Dossier Les lieux de l’événementiel
Les événements de grande ampleur sont de nouveau autorisés depuis le 9 juin, de quoi éclaircir l’horizon des lieux du secteur de l'événement, longtemps fermés au public. Tous se préparent pour la reprise, malgré les incertitudes qui demeurent.

En lisant Emmanuel Macron énoncer fin avril dans la presse régionale le calendrier d’un déconfinement progressif, Delphine Bouclon-Rodet, présidente de La Clé, association née de la crise fédérant aujourd’hui 250 lieux événementiels, a certainement poussé un ouf de soulagement. La reprise, initialement espérée en juin 2020, puis en septembre, en janvier 2021, se profile de façon concrète et balisée. Si la prudence reste de mise, les voyants pourraient repasser peu à peu au vert, pour une profession - les gestionnaires de lieux - au plus mal depuis mars 2020. « Les lieux ont enregistré -70 % de chiffre d’affaires sur l’année 2020 malgré des mois de janvier, février et mars exceptionnels », confie celle qui est aussi responsable de l’expérience Event des sites Châteauform'.

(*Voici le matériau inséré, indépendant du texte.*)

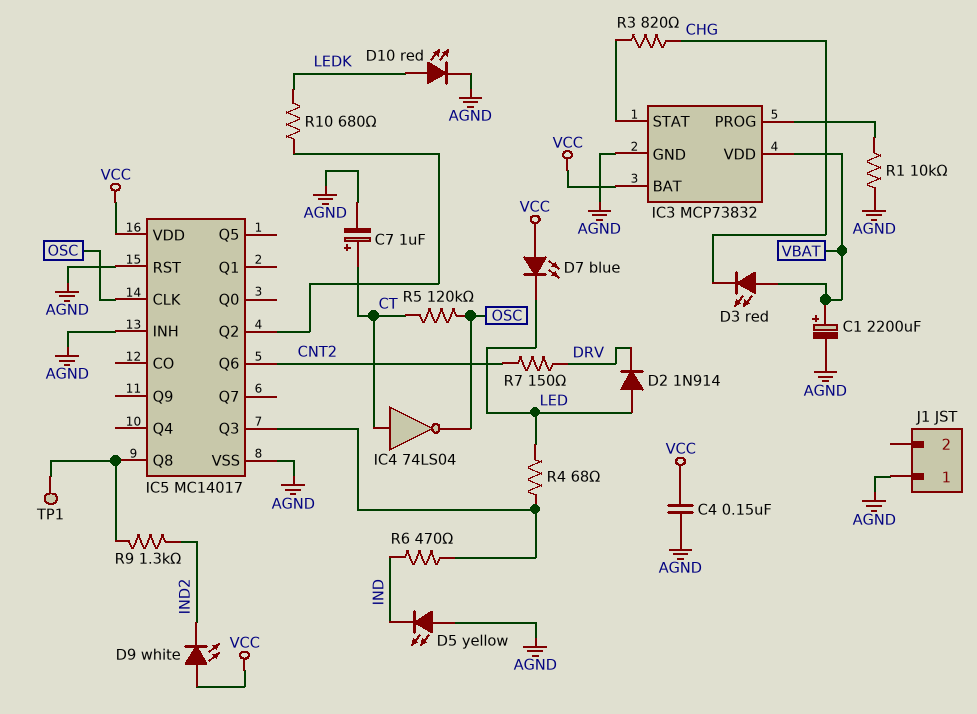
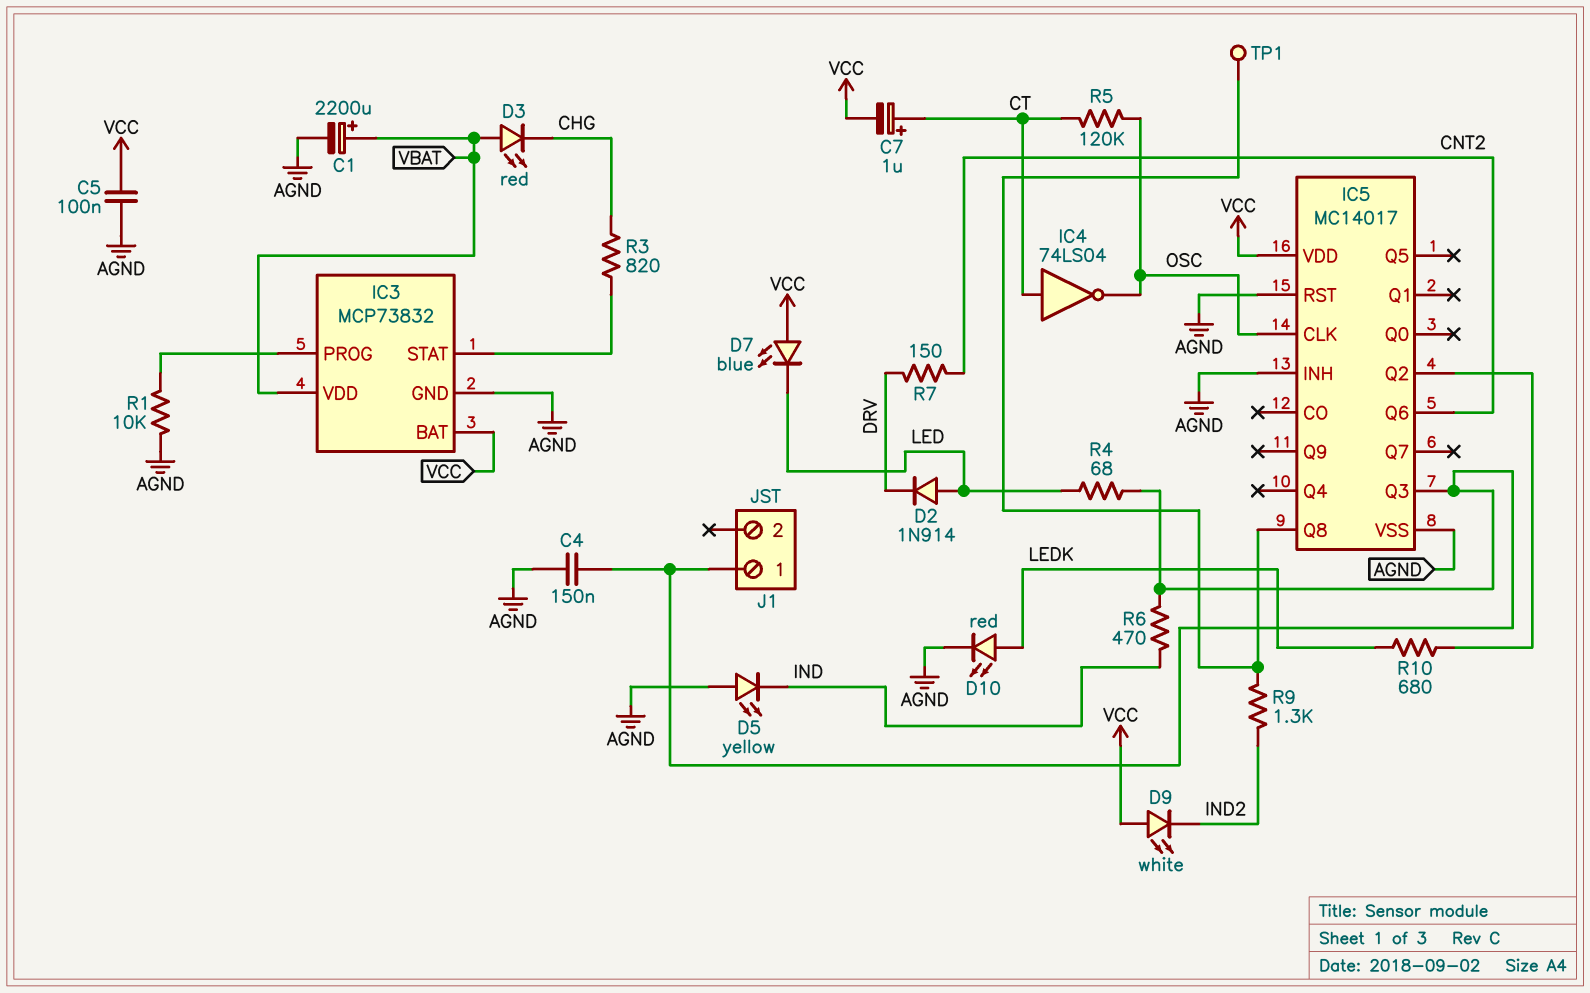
C4: 150nF (AGND, VCC) -> 150nF (AGND, IC5/Q3)
C5: none -> 100nF (AGND, VCC)
C7: 1uF (plus CT, minus AGND) -> 1uF (plus CT, minus VCC)
J1 pin 1: AGND -> IC5/Q3

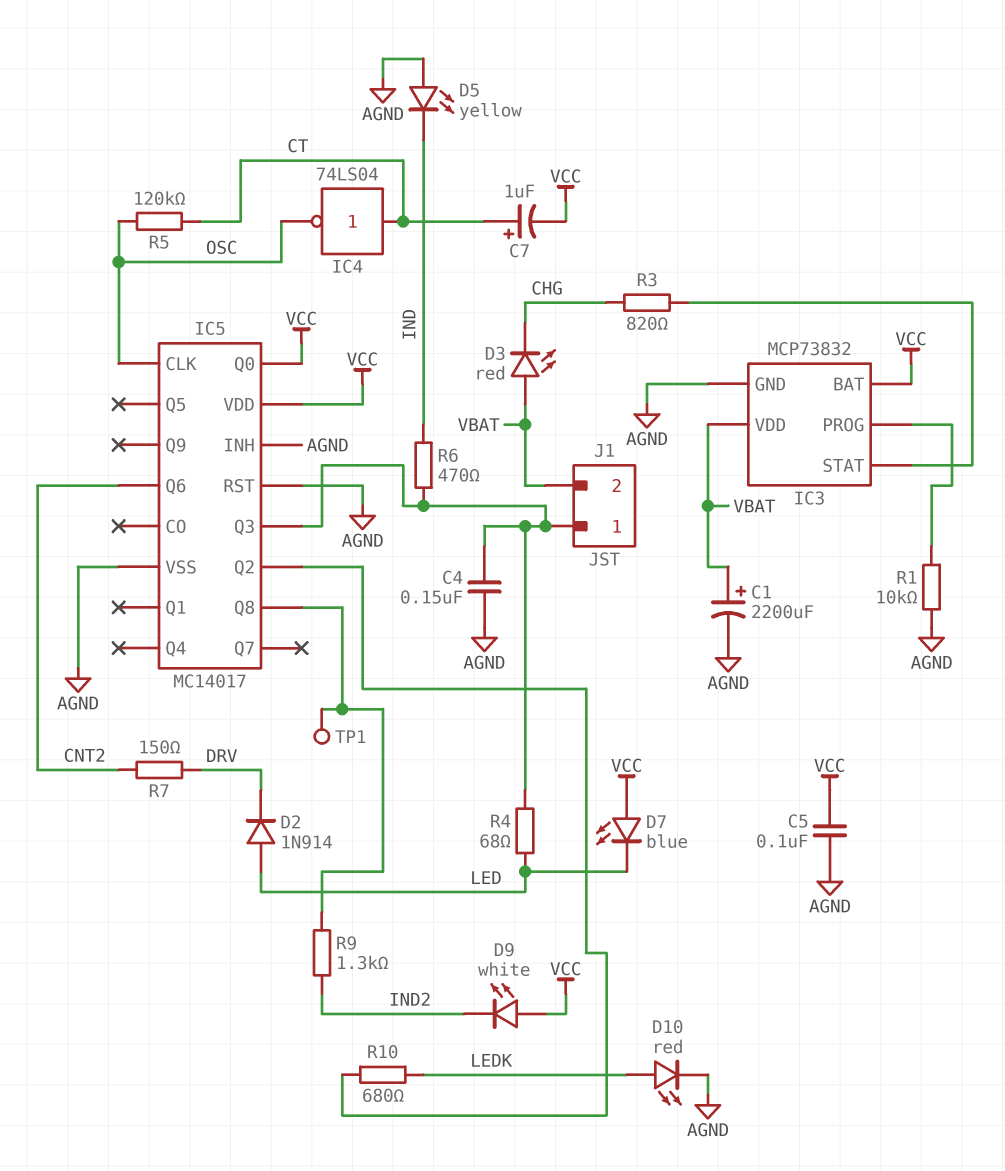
IC5 pin Q0: none -> VCC
J1 pin 2: none -> VBAT

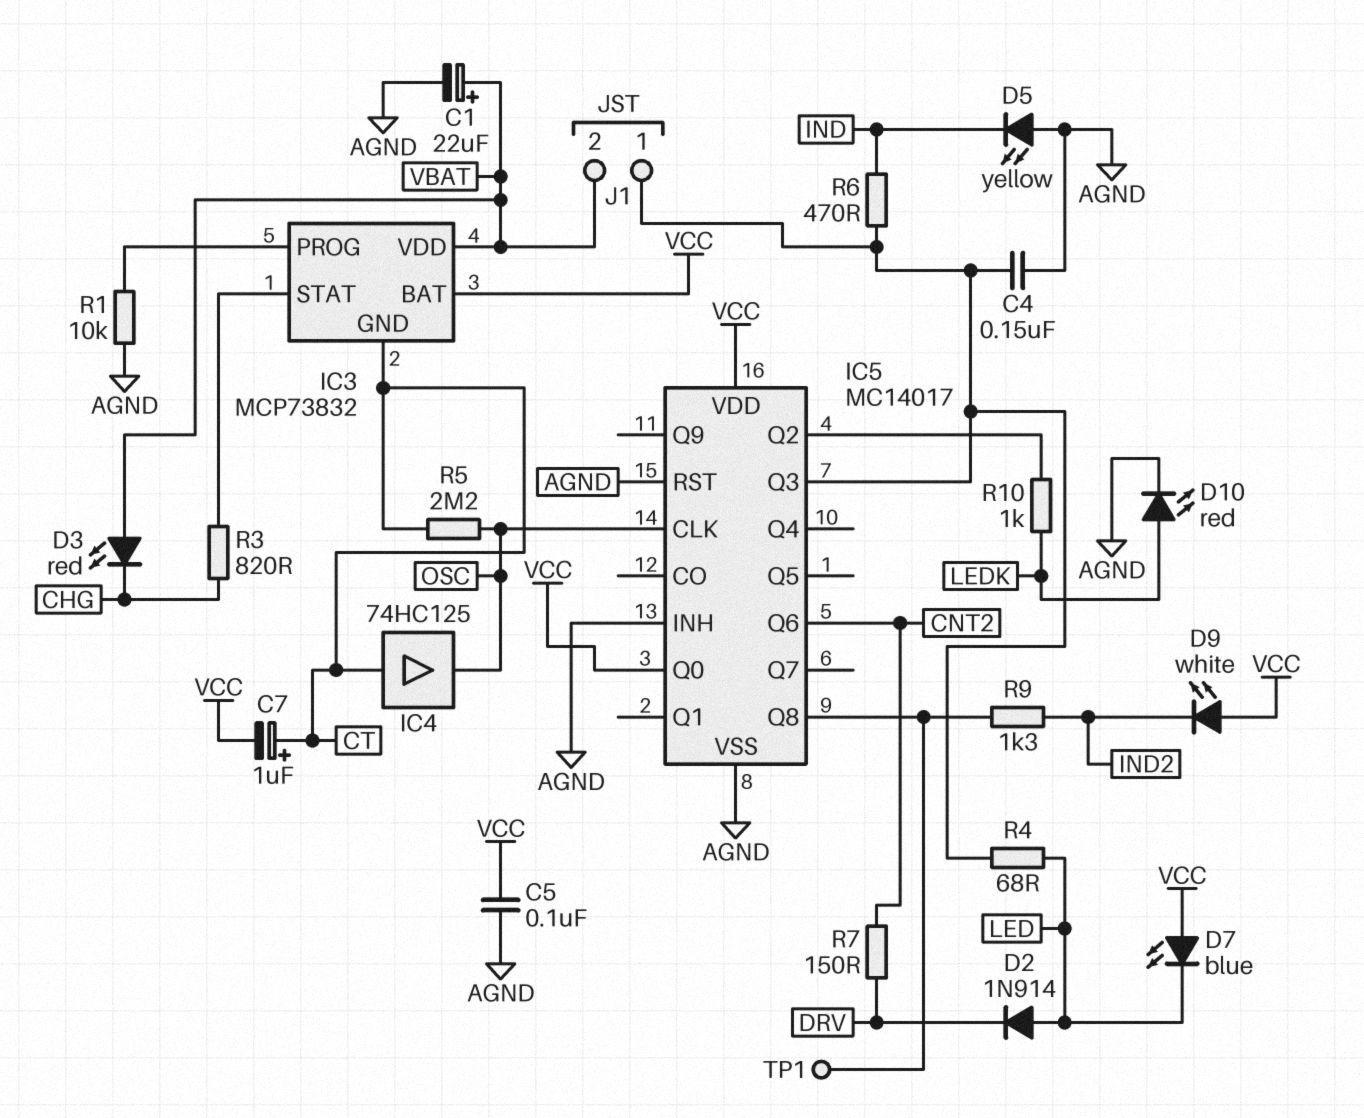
C1: 2200uF (plus VBAT, minus AGND) -> 22uF (plus VBAT, minus AGND)
IC3 pin GND: AGND -> CT
IC4: NOT 74LS04 (in CT, out OSC) -> buffer 74HC125 (in CT, out OSC)
R5: 120k (CT, OSC) -> 2.2M (CT, OSC)
R10: 680 (IC5/Q2, LEDK) -> 1k (IC5/Q2, LEDK)

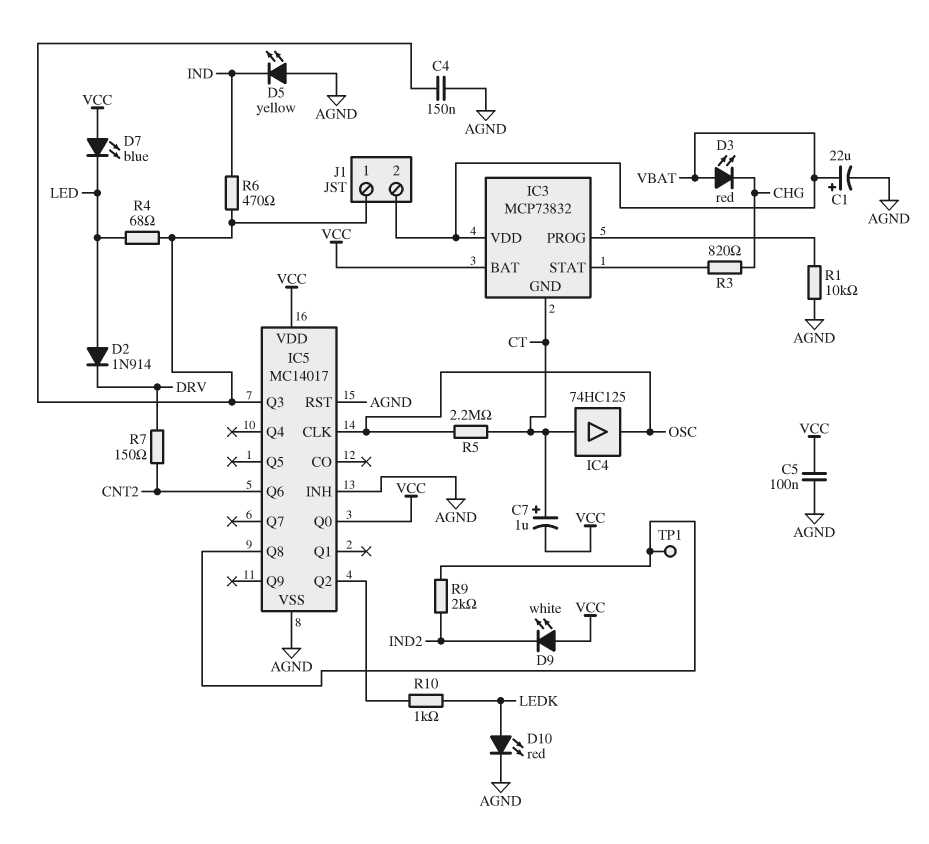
R9: 1.3k (IC5/Q8, IND2) -> 2k (IC5/Q8, IND2)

Reports et annulations en cascade, absence de visibilité, manifestations qui n’ont pas pu être programmées du tout… Malgré une timide embellie en septembre pour certains, la situation pour les lieux a été d’autant plus périlleuse que, contrairement à d’autres acteurs du secteur, ils ont des frais fixes, et donc incompressibles. « Le loyer représente un tiers de leurs coûts », avance Lionel Malard, fondateur de la société Arthémuse, consultant pour les professionnels de la filière. Si l’on considère que les lieux de moins de 80 personnes organisent 150 événements en moyenne par an et ceux au-dessus de cette jauge, 110, le manque à gagner a été terrible pour tous. « Côté humain, c’est comme ailleurs, il y a trois cas de figure : ceux qui ont hâte que cela reparte, ceux qui auront du mal à s’en remettre et ceux qui ont changé de vie », complète Delphine Bouclon-Rodet.

Année présidentielle

La bonne nouvelle est que l’horizon semble vraiment s’éclaircir depuis l’annonce du déconfinement progressif. Dernière étape en date : depuis le 9 juin, les foires et salons sont de nouveau autorisés et un pass sanitaire a été instauré pour les événements de plus de 1 000 personnes. « Nous avons constaté un retour de la demande pour les événements de petite taille sur des formats courts et, pour le dernier trimestre 2021, on a déjà plus de 400 demandes », développe la présidente de La Clé. Ce n'est pas encore au niveau d’avant-crise en raison du télétravail et d’une certaine frilosité des entreprises, mais c'est un sursaut tout de même, qui serait lié notamment au besoin de recréer du lien.

« La reprise s’annonce plutôt pour septembre, mais avec 50 % à 60 % de demandes vs septembre 2019, et toutes ne sont pas encore signées », tempère Lionel Malard. Les lieux accueillant des groupes en comité restreint semblent pour le moment davantage séduire. Tant que le virus circulera, même faiblement, les entreprises seront toujours freinées dans l’organisation d’événements. Sans compter que beaucoup de cadres ont encore l’interdiction de voyager. Autre facteur entrant en ligne de compte, « les années d’élection présidentielle, on constate traditionnellement à partir de janvier une baisse des événements de 30 % car les entreprises jouent la prudence : leurs stratégies dépendront des politiques et des hommes émergents », ajoute le fondateur d'Arthémuse.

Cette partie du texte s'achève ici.